Nurses’ Attitudes Toward their Jobs in Outpatient HIV Facilities in Namibia: A Qualitative Descriptive Study

Aim

The aims were to (1) describe nurses’ attitudes toward their jobs, (2) identify factors that contribute to nurses’ job attitudes, and (3) examine how nurses’ job attitudes affect their ability to perform their jobs.

Background

Nurses’ job attitudes affect their ability to do their jobs well.

Methods

This was a qualitative descriptive study of 18 semi-structured interviews with nurses who work in rural health facilities.
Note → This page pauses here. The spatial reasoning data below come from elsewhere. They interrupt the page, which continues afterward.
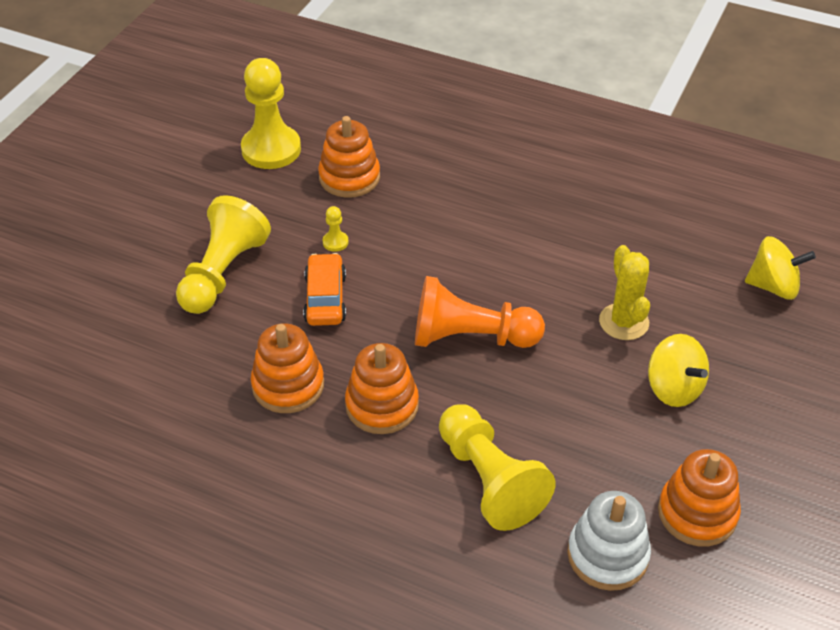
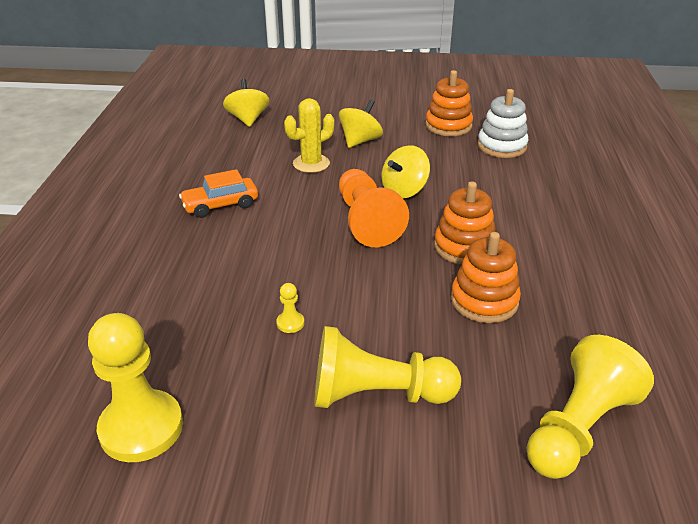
camera: 110 degrees left, 10 degrees down
orange car [303,253,346,326] -> orange car moved to [179,169,258,218]
orange stacking toy [318,116,380,198] -> none
yellow pawn [439,404,555,531] -> yellow pawn moved to [527,335,654,479]
none -> yellow spinning top [382,145,430,199]

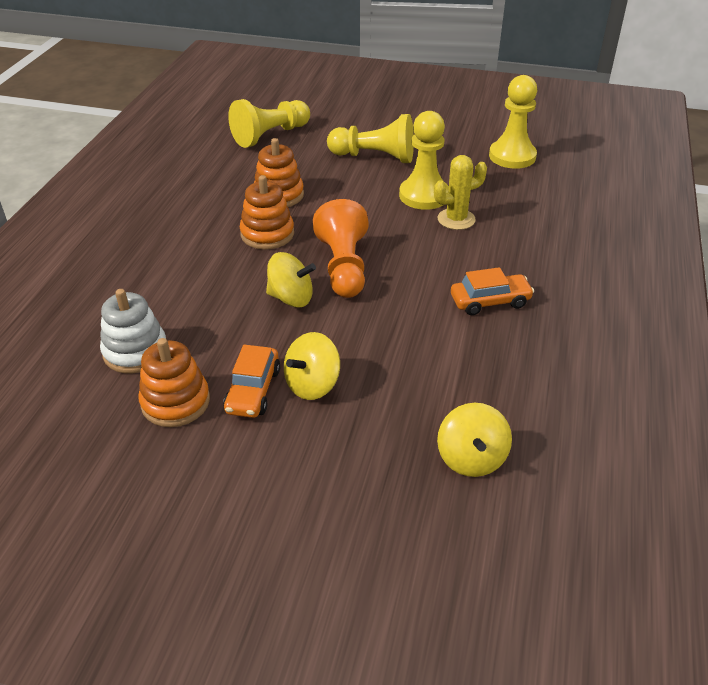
camera: 170 degrees left, 5 degrees up
yellow pawn [276,283,304,333] -> yellow pawn [399,111,449,210], size x2.48
yellow cactus [284,98,334,173] -> yellow cactus moved to [434,155,487,230]
yellow spinning top [382,145,430,199] -> yellow spinning top turned 45 degrees clockwise [266,252,316,307]
none -> orange car [223,345,280,418]

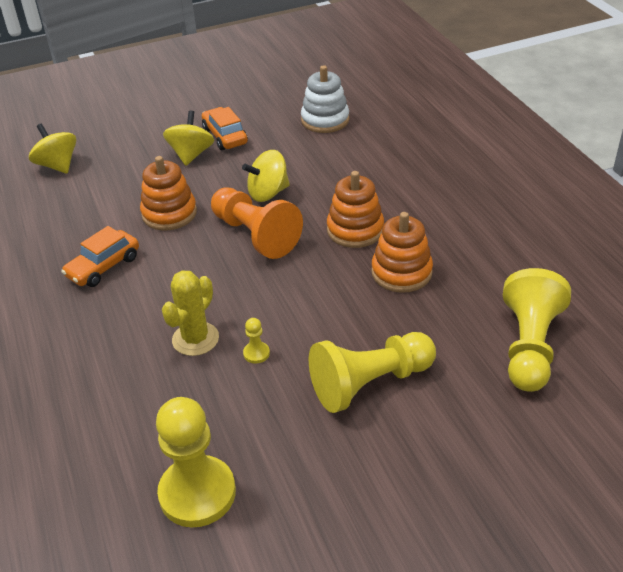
camera: 145 degrees right, 0 degrees up
orange stacking toy [138,338,210,427] -> orange stacking toy moved to [140,156,197,231]
yellow pawn [399,111,449,210] -> yellow pawn [243,318,270,364], size x0.40

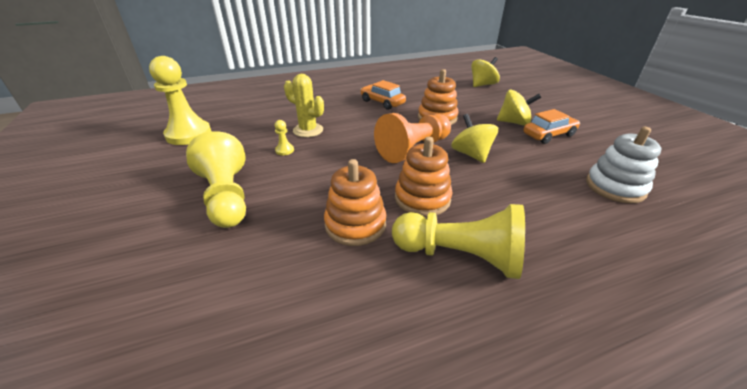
camera: 90 degrees right, 5 degrees down
yellow pawn [503,268,571,392] -> yellow pawn moved to [392,204,525,279]

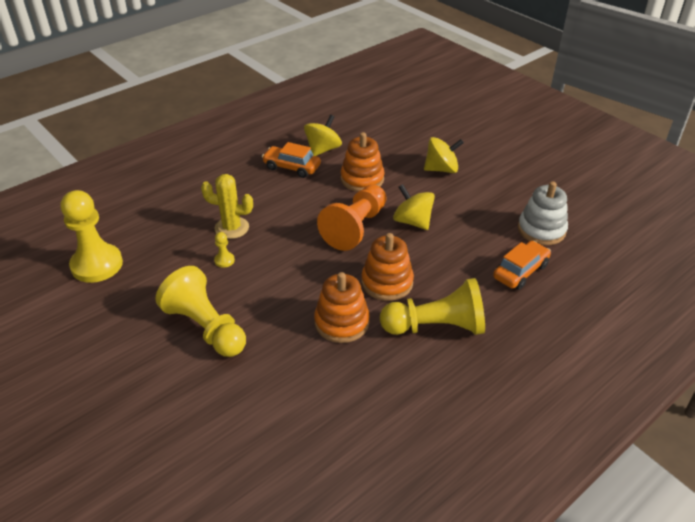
camera: 20 degrees left, 5 degrees up
yellow spinning top [471,57,500,87] -> yellow spinning top moved to [304,115,342,156]
orange car [523,109,580,144] -> orange car moved to [493,241,551,290]

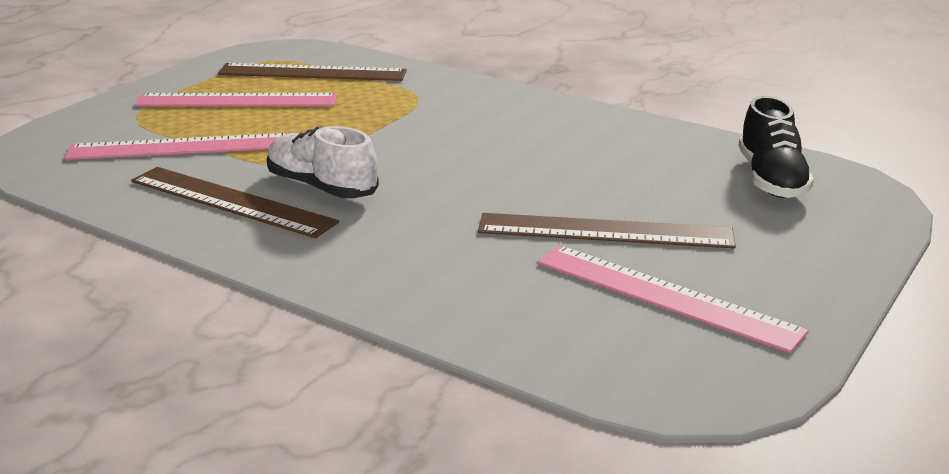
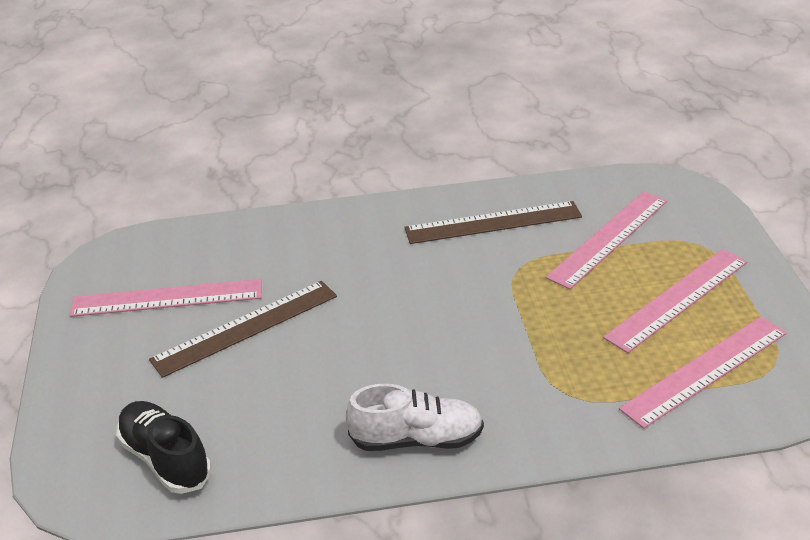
camera: 140 degrees right, 10 degrees up
brown ruler [218,63,407,81] -> pink ruler [619,316,787,429]
white shoe [267,126,379,198] -> white shoe moved to [346,384,484,451]

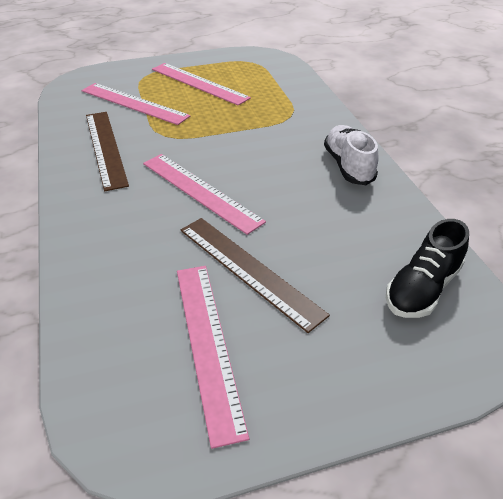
camera: 100 degrees left, 5 degrees up
pink ruler [619,316,787,429] -> pink ruler moved to [143,154,266,235]

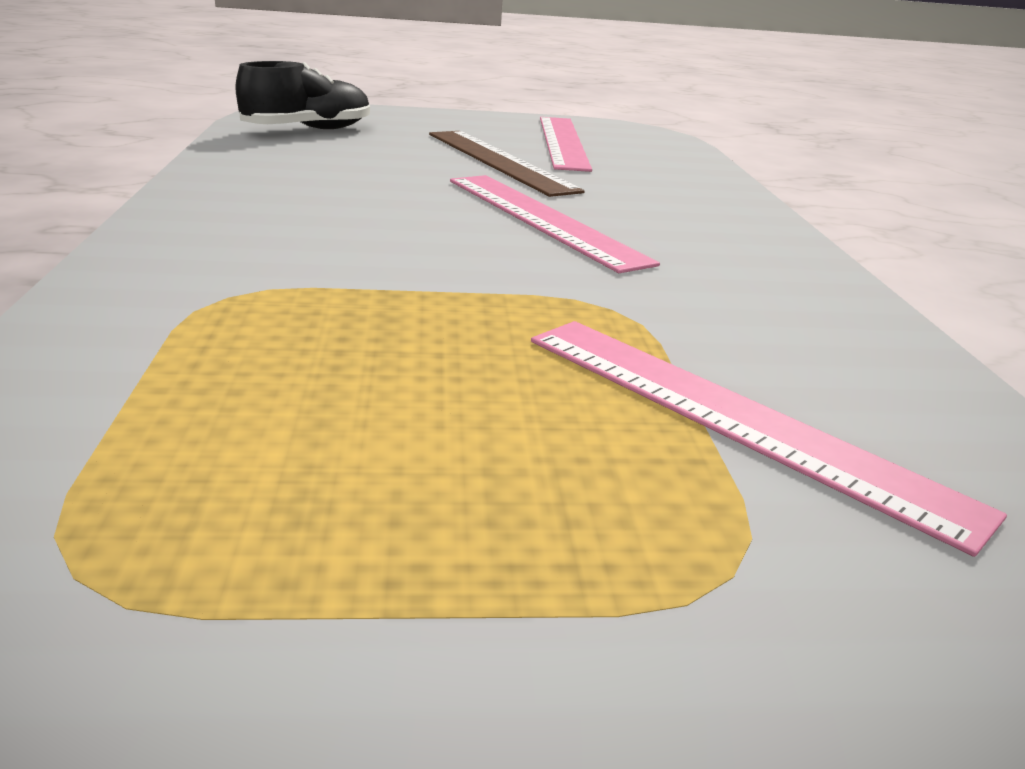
camera: 170 degrees left, 15 degrees down
brown ruler [86,112,129,191] -> none
pink ruler [152,63,251,105] -> none
white shoe [324,125,379,185] -> none

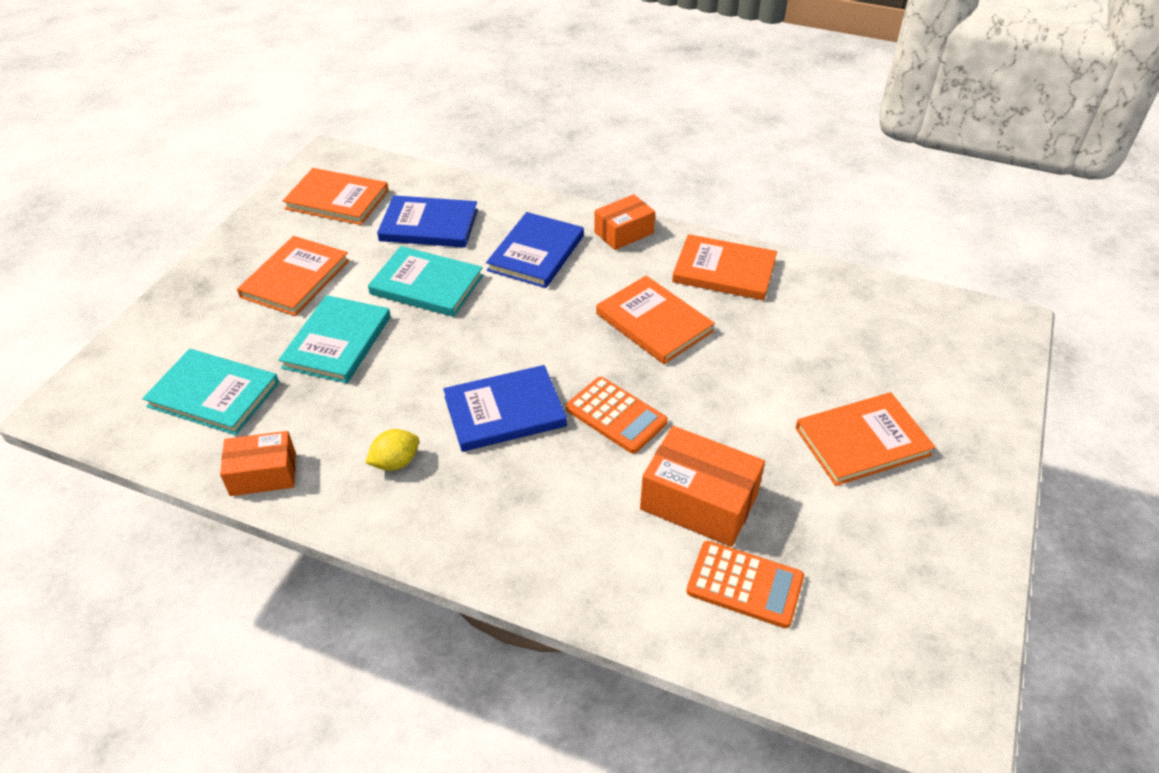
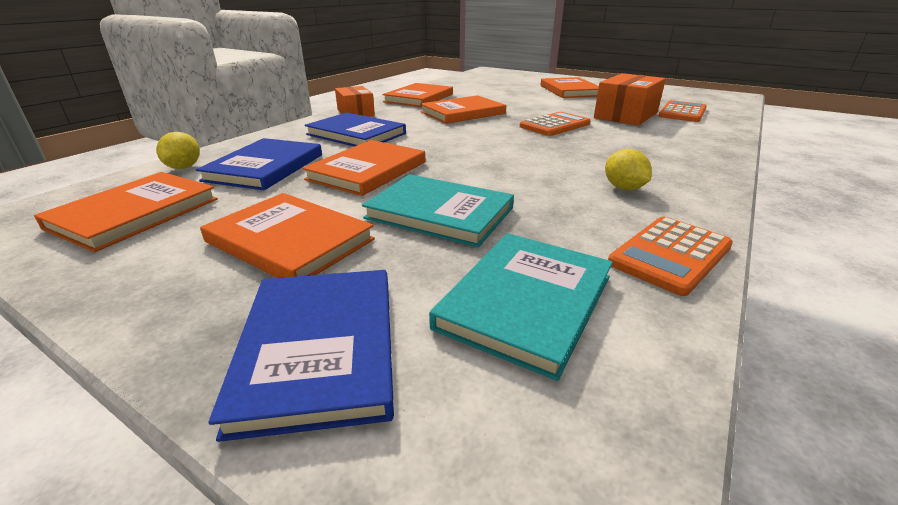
camera: 80 degrees left, 15 degrees down
orange box [220,431,296,496] -> orange calculator [608,217,733,296]
turquoise book [368,246,483,317] -> orange book [302,140,425,196]
blue book [443,365,567,452] -> blue book moved to [208,270,394,442]
none -> yellow lemon [156,132,200,169]

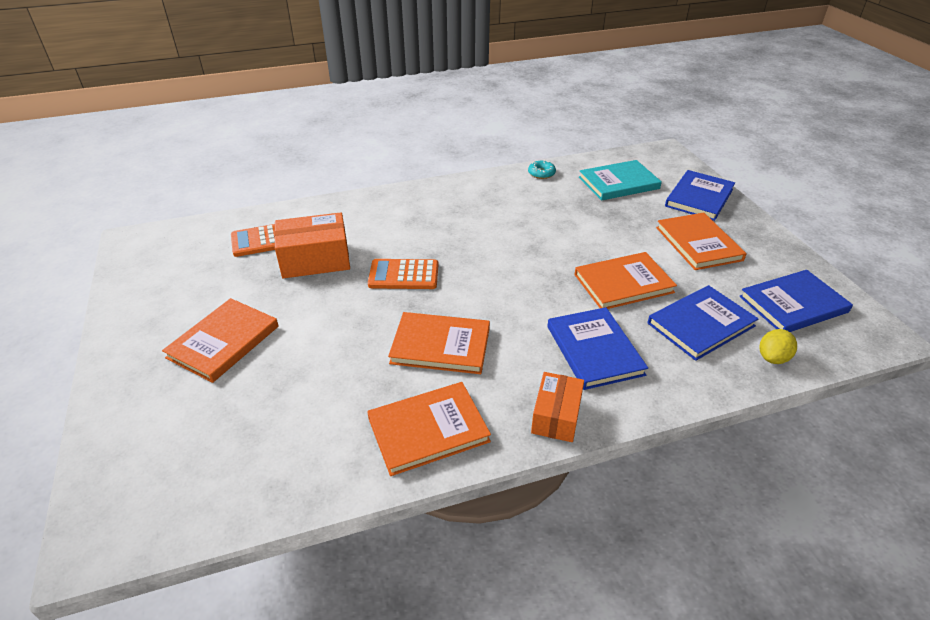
camera: 140 degrees left, 10 degrees up
orange book [34,172,218,252] -> blue book [739,270,853,332]
turquoise book [362,174,514,247] -> none
yellow lemon [605,149,652,190] -> none
orange calculator [608,217,733,296] -> turquoise donut [528,160,556,179]

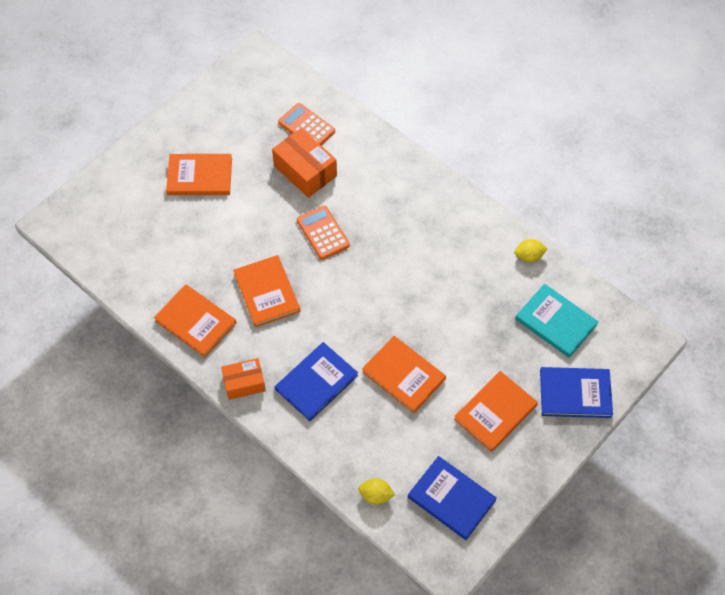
camera: 60 degrees right, 20 degrees up
turquoise donut [528,160,556,179] -> yellow lemon [514,239,548,262]
blue book [648,285,759,361] -> none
Interviews were analyzed using content analysis.

Results

Factors that influenced job attitudes included support from coworkers, workload, access to material resources, access to information, patient rapport, and nurses’ personal resilience. Nurses reported that positive attitudes helped them to do their jobs well, and negative attitudes diminished their ability to do their jobs well.

Conclusions

This study’s findings support investment in factors to promote positive nurse attitudes and job performance such as a healthy work environment and self-efficacy.

Implications for Nursing Management

Nurse managers can improve nurses’ attitudes by advocating for tangible supports for staff such as appropriate staffing ratios, sufficient equipment, necessary training, and work environments that allow safe patient interactions.